# Question on Bayesian Learning and Probability Theory

• Feb 3rd 2013, 08:56 PM
chamar
Question on Bayesian Learning and Probability Theory
I have some difficulties at solving a traditional problem where we have two hats, hat A and B, where there are black and white balls in each hats but the experimenter does not know the proportion of $a$ black balls in hat A and proportion $b$ for hat B. Let $0 \le a, b \le 1$ with $a \ne b$. The proportion of hat A is $p_0 \in (0,1)$. The experimenter draws randomly some balls (with replacement) to determine which of the hats he is drawing from. After each $k$ draws, the experimenter updates his beliefs using Bayes' rule. Denote $p_k$ where $k=1,2,...,$ the experimenter posterior probability after k balls have been drawn.

My questions are:
(1) why is $p_k$ a random variable that can take k+1 values? I don't see where the +1 comes from... that's probably because I am not sure how to define the probability space.
(2) is this a martingale due to the replacement of a ball back into the hat after each draws?
• Feb 3rd 2013, 10:53 PM
chiro
Re: Question on Bayesian Learning and Probability Theory
Hey chamar.

Hint: Think how many balls are in the hat and remember the possibility of a zero entry (i.e. no balls).

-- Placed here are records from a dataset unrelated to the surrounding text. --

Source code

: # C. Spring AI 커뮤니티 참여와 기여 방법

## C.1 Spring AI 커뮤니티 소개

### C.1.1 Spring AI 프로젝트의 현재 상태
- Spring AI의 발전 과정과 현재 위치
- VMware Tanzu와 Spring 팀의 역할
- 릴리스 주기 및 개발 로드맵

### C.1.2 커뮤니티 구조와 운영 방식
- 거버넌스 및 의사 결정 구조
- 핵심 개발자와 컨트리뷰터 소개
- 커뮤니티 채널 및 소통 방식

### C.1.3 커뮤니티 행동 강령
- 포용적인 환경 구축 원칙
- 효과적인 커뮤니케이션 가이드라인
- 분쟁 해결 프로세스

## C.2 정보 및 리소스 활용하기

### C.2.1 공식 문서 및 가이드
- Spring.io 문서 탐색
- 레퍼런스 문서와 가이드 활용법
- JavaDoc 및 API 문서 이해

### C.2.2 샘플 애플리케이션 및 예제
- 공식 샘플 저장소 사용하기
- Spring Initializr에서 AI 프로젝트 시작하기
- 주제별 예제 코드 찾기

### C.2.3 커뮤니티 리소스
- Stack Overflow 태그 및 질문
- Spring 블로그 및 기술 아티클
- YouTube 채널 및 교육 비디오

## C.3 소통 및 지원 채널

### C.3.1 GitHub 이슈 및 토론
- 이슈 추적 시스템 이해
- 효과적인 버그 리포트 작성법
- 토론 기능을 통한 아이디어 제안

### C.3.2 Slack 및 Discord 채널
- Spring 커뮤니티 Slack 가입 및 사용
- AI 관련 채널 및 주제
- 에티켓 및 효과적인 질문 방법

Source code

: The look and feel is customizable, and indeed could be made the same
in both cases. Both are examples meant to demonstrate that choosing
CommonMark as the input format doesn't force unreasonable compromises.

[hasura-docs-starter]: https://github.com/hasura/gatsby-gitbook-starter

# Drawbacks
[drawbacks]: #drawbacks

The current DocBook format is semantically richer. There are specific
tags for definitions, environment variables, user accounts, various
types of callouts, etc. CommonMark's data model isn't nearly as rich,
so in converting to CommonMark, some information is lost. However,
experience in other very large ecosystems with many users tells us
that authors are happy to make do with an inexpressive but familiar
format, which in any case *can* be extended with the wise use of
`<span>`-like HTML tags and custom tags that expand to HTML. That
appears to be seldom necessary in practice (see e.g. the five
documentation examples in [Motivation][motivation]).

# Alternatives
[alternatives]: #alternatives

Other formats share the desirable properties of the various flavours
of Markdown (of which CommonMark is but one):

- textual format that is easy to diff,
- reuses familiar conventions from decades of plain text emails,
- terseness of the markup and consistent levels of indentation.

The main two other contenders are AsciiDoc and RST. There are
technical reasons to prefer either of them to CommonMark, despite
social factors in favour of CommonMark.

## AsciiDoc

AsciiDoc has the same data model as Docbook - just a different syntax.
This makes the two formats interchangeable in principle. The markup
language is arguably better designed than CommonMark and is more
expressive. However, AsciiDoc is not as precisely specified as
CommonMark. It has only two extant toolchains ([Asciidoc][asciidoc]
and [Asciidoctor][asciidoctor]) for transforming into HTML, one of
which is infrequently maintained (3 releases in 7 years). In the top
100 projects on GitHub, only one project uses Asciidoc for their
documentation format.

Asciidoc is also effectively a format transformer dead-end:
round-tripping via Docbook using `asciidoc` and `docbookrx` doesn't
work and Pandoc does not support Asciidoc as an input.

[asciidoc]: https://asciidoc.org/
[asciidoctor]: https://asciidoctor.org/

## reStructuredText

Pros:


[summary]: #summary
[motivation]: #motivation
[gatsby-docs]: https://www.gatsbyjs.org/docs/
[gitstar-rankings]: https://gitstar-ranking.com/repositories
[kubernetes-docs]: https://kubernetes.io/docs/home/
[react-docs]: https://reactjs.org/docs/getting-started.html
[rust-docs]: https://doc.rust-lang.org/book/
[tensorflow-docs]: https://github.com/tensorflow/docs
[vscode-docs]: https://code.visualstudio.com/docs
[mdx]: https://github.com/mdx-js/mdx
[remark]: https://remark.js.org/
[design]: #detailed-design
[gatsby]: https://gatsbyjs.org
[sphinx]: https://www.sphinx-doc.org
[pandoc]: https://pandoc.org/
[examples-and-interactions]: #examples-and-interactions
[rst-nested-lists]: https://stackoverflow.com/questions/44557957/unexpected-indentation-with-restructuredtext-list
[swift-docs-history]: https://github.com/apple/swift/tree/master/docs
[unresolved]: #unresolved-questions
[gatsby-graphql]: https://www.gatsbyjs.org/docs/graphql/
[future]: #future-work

It should be a normal martingale if intuitively no past information gives us any better advantage of getting the new expectation value, and also that the expectation value doesn't change (as opposed to sub and super martingales).

For this process, if the balls are put back where they came from and the drawing process is strictly random, then it should be a martingale.
• Feb 3rd 2013, 11:58 PM
chamar
Re: Question on Bayesian Learning and Probability Theory
Thanks for the help chiro. yes that's what I was thinking... but can $p_k$ be stochastic?
• Feb 3rd 2013, 11:59 PM
chamar
Re: Question on Bayesian Learning and Probability Theory
Thanks for the help chiro. yes that's what I was thinking... but can $p_k$ be stochastic?
• Feb 4th 2013, 01:04 AM
chiro
Re: Question on Bayesian Learning and Probability Theory
Absolutely: It can have a distribution and the point with this problem is that it really has to since you don't know the distribution (in terms of balls) and hence don't know the ratio.

This is a great example of using the Bayesian method for a problem that is well suited (in terms of what information you know and the models you can use).